Holding onto the handrails will give you a greater degree of balance while navigating stairs.
If you do not use the handrail, you increase your likelihood for a fall that could hurt your crawling baby.
Use a baby sling while navigating stairs so that you don’t have one hand on the handrail and one hand on the crawling baby.
Reduce your crawling baby’s risk of suffocation while in a sling.
To prevent your baby from suffocating in a sling, keep your baby tight to you and in view.
You should be able to see their face and they should be close enough to kiss.
Support your baby’s back so that they don’t slump over into your chest.
Never carry hot food or drink while carrying your crawling baby.
For instance, do not carry a mug of tasty hot chocolate in one hand while carrying your crawling baby in the other hand.

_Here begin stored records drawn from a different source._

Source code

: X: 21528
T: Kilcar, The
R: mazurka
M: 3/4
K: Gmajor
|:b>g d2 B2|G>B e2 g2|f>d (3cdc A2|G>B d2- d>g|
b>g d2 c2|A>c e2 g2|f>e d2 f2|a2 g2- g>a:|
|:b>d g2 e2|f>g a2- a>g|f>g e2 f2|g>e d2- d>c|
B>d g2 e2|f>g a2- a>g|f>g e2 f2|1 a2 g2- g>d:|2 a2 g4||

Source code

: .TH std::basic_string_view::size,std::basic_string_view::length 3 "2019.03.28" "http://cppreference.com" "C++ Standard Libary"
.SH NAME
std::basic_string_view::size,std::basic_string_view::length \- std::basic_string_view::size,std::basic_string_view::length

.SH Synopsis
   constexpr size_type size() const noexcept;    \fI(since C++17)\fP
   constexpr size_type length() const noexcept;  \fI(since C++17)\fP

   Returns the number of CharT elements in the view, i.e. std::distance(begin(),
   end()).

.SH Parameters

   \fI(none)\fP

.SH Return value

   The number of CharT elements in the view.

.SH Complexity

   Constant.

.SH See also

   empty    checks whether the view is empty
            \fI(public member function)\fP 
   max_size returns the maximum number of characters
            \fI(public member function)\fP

You’ll have a hard time supporting the crawling baby, and the hot chocolate might slosh all over your baby, leading to burns.
Instead of carrying hot food or drink along with your baby, first carry either your crawling baby or your food.
Set it down. Then, pick up the one that you didn’t carry and set it down, too.
Similarly, do not carry hot food or drink near a crawling baby.
You might trip on the crawling baby and your hot food or drink could spill on your crawling baby.
This will hurt your crawling baby and it will start crying.